I will accept that in some markets, for some skills, there may not be enough. But I don't believe its true across the board everywhere. And I think a lot of this is due to very superficial surveys that don't dig into the problem.
Instead you have a lot of companies (include their recruiters, both internal and external) who don't understand security, so they don't understand what they should be looking for. This leads to unrealistic expectations (the "looking for unicorn" nonsense) with ridiculous job posting (wanting senior level skills for junior positions, wanted a long laundry list of "must have skills") and treating people like porridge (don't want you because you are 'too much' this or 'not enough' that).
I see this in my area with people who have worked hard to get skills and knowledge, but can't get their foot in the door. Companies which flounder with filling roles for months where I KNOW they had several qualified candidates apply (and hopefully interview). I've experienced it with companies either ignoring me for roles I'm clearly qualified for, or given me ridiculous excuses not to continue the process with me (too much/not enough, etc).

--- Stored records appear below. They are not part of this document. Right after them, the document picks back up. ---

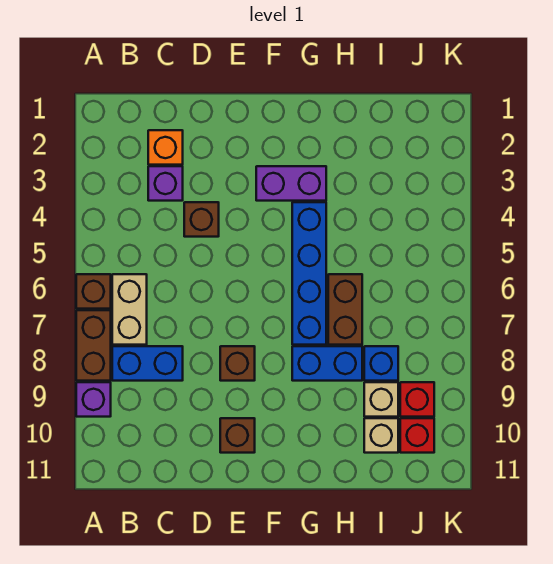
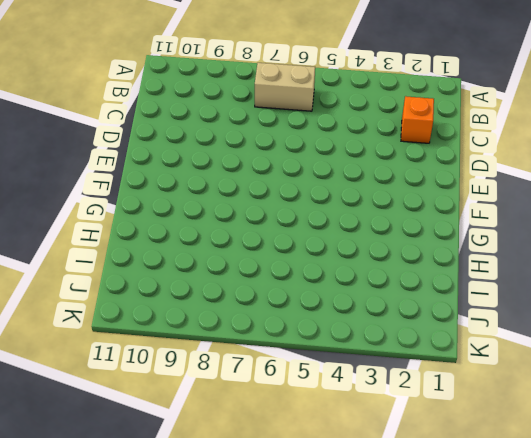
none -> brown brick A6 level 1
none -> brown brick A7:A8 level 1
none -> purple brick A9 level 1

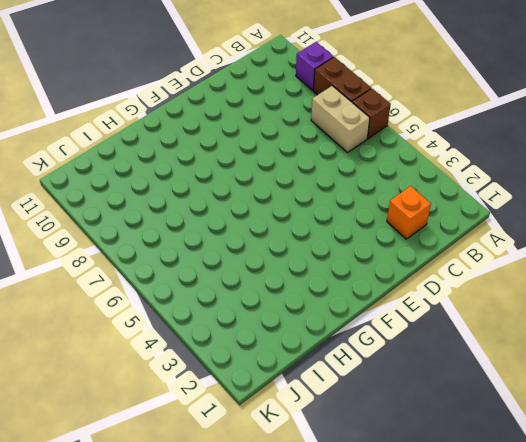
none -> blue brick B8:C8 level 1
none -> purple brick C3 level 1
none -> brown brick D4 level 1

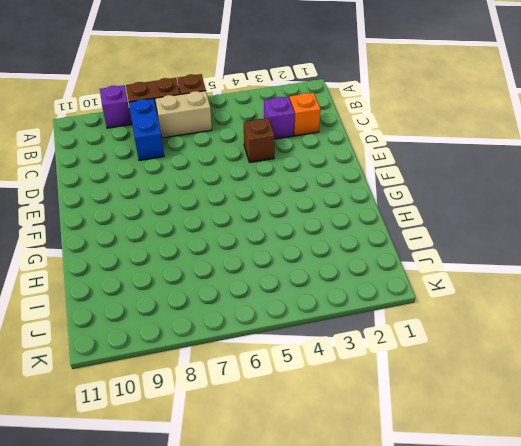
none -> brown brick E8 level 1
none -> brown brick E10 level 1
none -> purple brick F3:G3 level 1

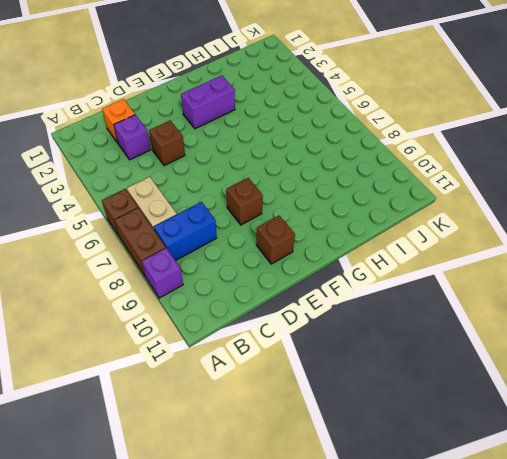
none -> blue brick G4:G7 level 1
none -> blue brick G8:H8 level 1
none -> brown brick H6:H7 level 1

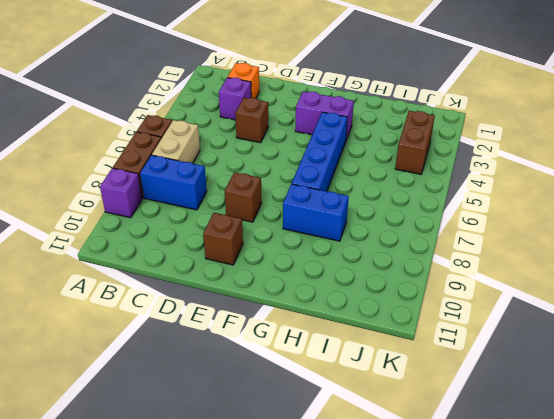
brown brick J3:J4 level 1 -> brown brick H6:H7 level 1
none -> blue brick I8 level 1
none -> tan brick I9 level 1
none -> tan brick I10 level 1

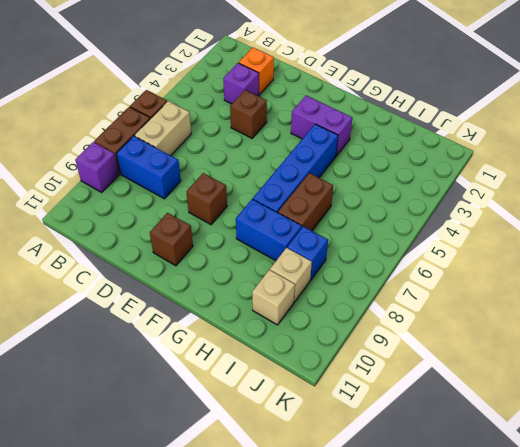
none -> red brick J9 level 1
none -> red brick J10 level 1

Not to say the insulting behavior I've had to deal with. Being put down by peers for not having certs (really???). Being put down by some recruiter for not have hands on experience when its a management role (really???).
Problem is you'd have to really dig in. Like, say, have qualified people to review job descriptions and show that they were poor. More interesting would be to ask for the resumes of the people these companies were rejecting for interviews. You might get results like: "We found that 80% of job descriptions were poorly constructed and not in line with realistic roles. Titles were inflated, such that what should really be a lead security engineer role was called a security manager or ISO. Further, we found that the vast majority of the resumes received should have been interviewed for the roles they applied for, but were rejected due to those reviewing not having a good understanding of information security." or something similar.